Saved data entries

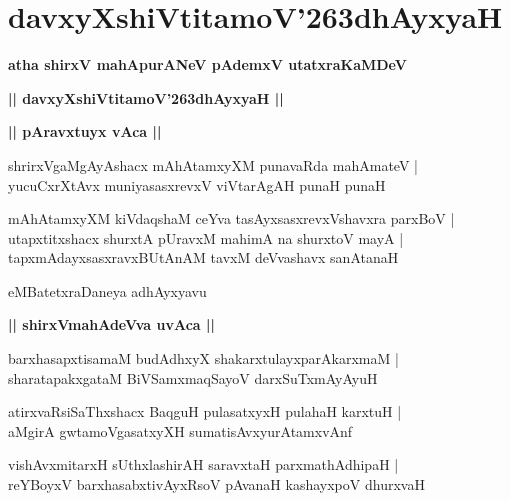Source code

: \documentclass[twoside,12pt,openright]{book}
\def\S{\char'263}
\newcounter{shloka}[chapter]
\def\uvaca#1{\centerline{{\large\textbf{#1}}}}
\begin{document}
\chapter{davxyXshiVtitamoV\S dhAyxyaH}

\begin{center}
{\LARGE\bfseries atha shirxV mahApurANeV pAdemxV utatxraKaMDeV}
\end{center}

\begin{center}
{\LARGE\bfseries || davxyXshiVtitamoV\S dhAyxyaH || }
\end{center}

\uvaca{|| pAravxtuyx vAca ||}

\begin{shloka}%
shrirxVgaMgAyAshacx mAhAtamxyXM punavaRda mahAmateV |\\
yucuCxrXtAvx muniyasasxrevxV viVtarAgAH punaH punaH 
\end{shloka}

\begin{shloka}%
mAhAtamxyXM kiVdaqshaM ceYva tasAyxsasxrevxVshavxra parxBoV |\\
utapxtitxshacx shurxtA pUravxM mahimA na shurxtoV mayA |\\
tapxmAdayxsasxravxBUtAnAM tavxM deVvashavx sanAtanaH 
\end{shloka}

\begin{center}
eMBatetxraDaneya adhAyxyavu
\end{center}

\uvaca{|| shirxVmahAdeVva uvAca ||}

\begin{shloka}%
barxhasapxtisamaM budAdhxyX shakarxtulayxparAkarxmaM |\\
sharatapakxgataM BiVSamxmaqSayoV darxSuTxmAyAyuH 
\end{shloka}

\begin{shloka}%
atirxvaRsiSaThxshacx BaqguH pulasatxyxH pulahaH karxtuH |\\
aMgirA gwtamoVgasatxyXH sumatisAvxyurAtamxvAnf 
\end{shloka}

\begin{shloka}%
vishAvxmitarxH sUthxlashirAH saravxtaH parxmathAdhipaH |\\
reYBoyxV barxhasabxtivAyxRsoV pAvanaH kashayxpoV dhurxvaH 
\end{shloka}
\end{document}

Task item | When you copy the entries, keep every word exactly as it stands and drop any pictures.

Solved exercise |
Source code

: \documentclass[twoside,12pt,openright]{book}
\def\S{\char'263}
\newcounter{shloka}[chapter]
\def\uvaca#1{\centerline{{\large\textbf{#1}}}}
\begin{document}
\chapter{davxyXshiVtitamoV\S dhAyxyaH}

\begin{center}
{\LARGE\bfseries atha shirxV mahApurANeV pAdemxV utatxraKaMDeV}
\end{center}

\begin{center}
{\LARGE\bfseries || davxyXshiVtitamoV\S dhAyxyaH || }
\end{center}

\uvaca{|| pAravxtuyx vAca ||}

\begin{shloka}%
shrirxVgaMgAyAshacx mAhAtamxyXM punavaRda mahAmateV |\\
yucuCxrXtAvx muniyasasxrevxV viVtarAgAH punaH punaH 
\end{shloka}

\begin{shloka}%
mAhAtamxyXM kiVdaqshaM ceYva tasAyxsasxrevxVshavxra parxBoV |\\
utapxtitxshacx shurxtA pUravxM mahimA na shurxtoV mayA |\\
tapxmAdayxsasxravxBUtAnAM tavxM deVvashavx sanAtanaH 
\end{shloka}

\begin{center}
eMBatetxraDaneya adhAyxyavu
\end{center}

\uvaca{|| shirxVmahAdeVva uvAca ||}

\begin{shloka}%
barxhasapxtisamaM budAdhxyX shakarxtulayxparAkarxmaM |\\
sharatapakxgataM BiVSamxmaqSayoV darxSuTxmAyAyuH 
\end{shloka}

\begin{shloka}%
atirxvaRsiSaThxshacx BaqguH pulasatxyxH pulahaH karxtuH |\\
aMgirA gwtamoVgasatxyXH sumatisAvxyurAtamxvAnf 
\end{shloka}

\begin{shloka}%
vishAvxmitarxH sUthxlashirAH saravxtaH parxmathAdhipaH |\\
reYBoyxV barxhasabxtivAyxRsoV pAvanaH kashayxpoV dhurxvaH 
\end{shloka}
\end{document}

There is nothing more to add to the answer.